Are you like millions of Americans who swore to tell their bank to take a hike? Well, I'm one who actually did it.
My 2012 resolutions have to do with fighting back for bad service and overzealous fees. I'm not alone in my frustration over these issues. About 30 percent of U.S. consumers said they'd leave their banks over fees for using their debit cards, according to a fall 2011 survey by the Research Intelligence Group. And Bankrate's March 2011 Financial Security Index found 64 percent of Americans would consider bolting from their bank if slapped with new checking account fees.

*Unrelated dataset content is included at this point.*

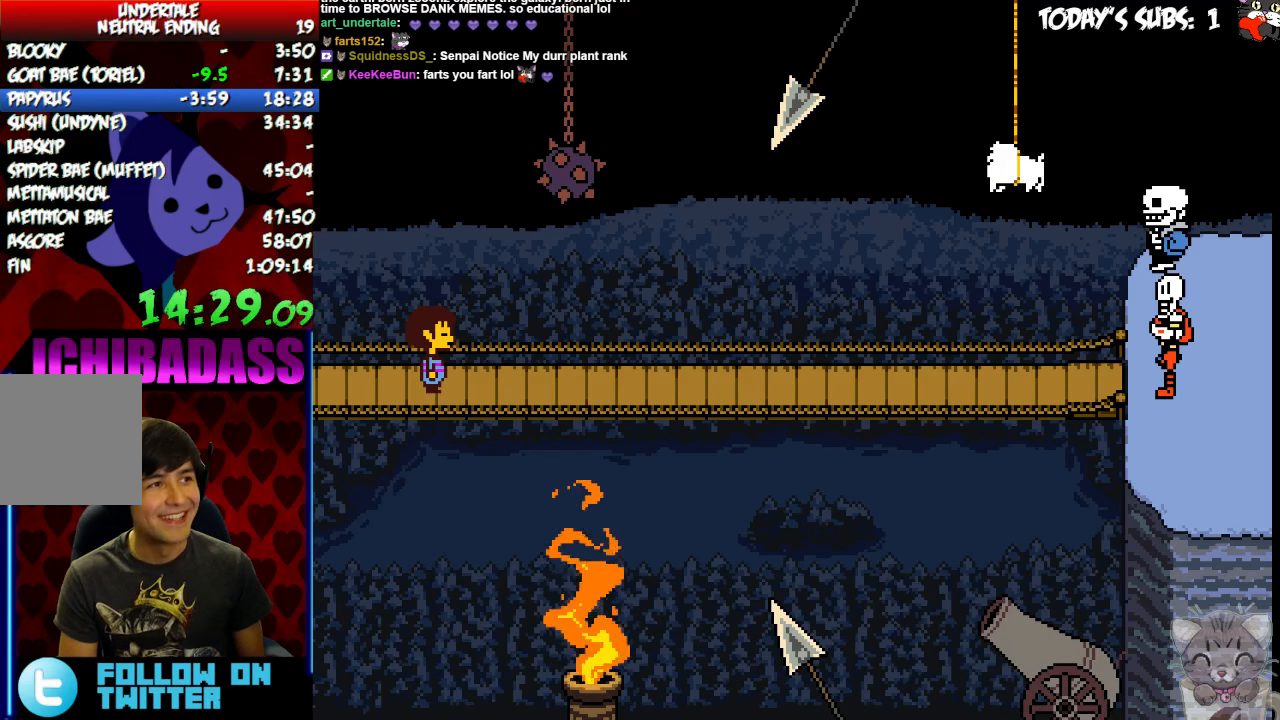
{"keys": ["z"], "events": [[33, "return", "up"], [33, "shift", "up"], [100, "z", "down"], [133, "x", "down"], [133, "z", "up"], [200, "shift", "down"], [200, "x", "up"], [233, "shift", "up"], [300, "z", "down"], [333, "x", "down"], [333, "z", "up"], [366, "return", "down"], [400, "return", "up"], [400, "x", "up"], [500, "z", "down"]]}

I started with my bank. I'm one of the Regions Bank account holders who got charged the $5 debit fee on four accounts. Before they rescinded the fees, I closed two of the accounts and switched banks to our local credit union. One was my teenager's account. Why should a teenager be charged a $5 fee? That accounts for almost one hour of taking orders and handing over food at McDonald's, which is her part-time minimum-wage job.
But the switch is not official until I've had my direct deposits and bill payments transferred over to the new accounts, so that's the order of business for this week. And even though Regions Bank (among other banks) dropped the fees, I'm switching on principal. Verizon recently tried a similar tactic and instituted a $2 online payment fee. Just like most banks dropped their fees, Verizon quickly dropped the plan because of consumer outcry. It's a lot more difficult to drop your cellphone carrier due to the exorbitant fees associated with breaking contracts early.

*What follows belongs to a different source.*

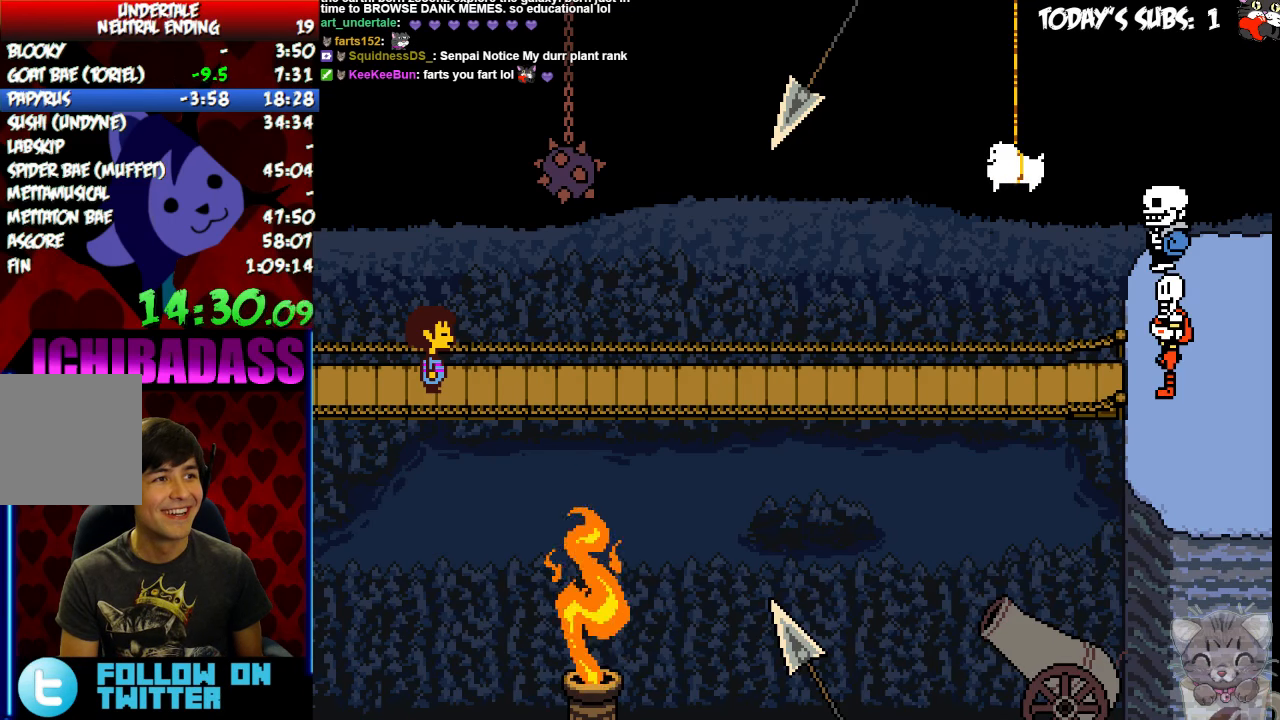
{"keys": ["x"], "events": [[66, "x", "down"], [66, "z", "up"], [133, "return", "down"], [133, "x", "up"], [166, "shift", "down"], [200, "return", "up"], [200, "shift", "up"], [233, "z", "down"], [266, "x", "down"], [266, "z", "up"], [333, "x", "up"], [366, "return", "down"], [366, "shift", "down"], [400, "return", "up"], [400, "shift", "up"], [467, "x", "down"]]}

Another way I plan to save money this year is by following all the advice I've been reading about cable. I already "unbundled" and ditched my cable company almost a year ago because of bad picture quality and terrible customer service. I switched to satellite and saved about $30 on the monthly TV service, and I love it.
We also have Netflix for movie streaming through my son's Playstation 3, however, I found my kids gravitating to watching the Netflix TV shows and movies. They were skipping the real TV channels, of which we have more than 120. So I'm ditching my $54-per-month satellite service in favor of getting the antennae (about $50) for the local channels, and I signed up for Hulu Plus for $7.99. During baseball season, I will have to fork over the $119 to MLB.tv for the season subscription. Compared to the $748 yearly satellite TV bill plus Netflix, I figure I will save half of my television-related expenses. All you nonsports fans will save even more.
In another area, I ditched the gym in favor of running with my dogs and doing my favorite yoga tape. This amounts to another $30 per month in savings.
So what services are you ditching to improve your budget, save money or take a stand in 2012?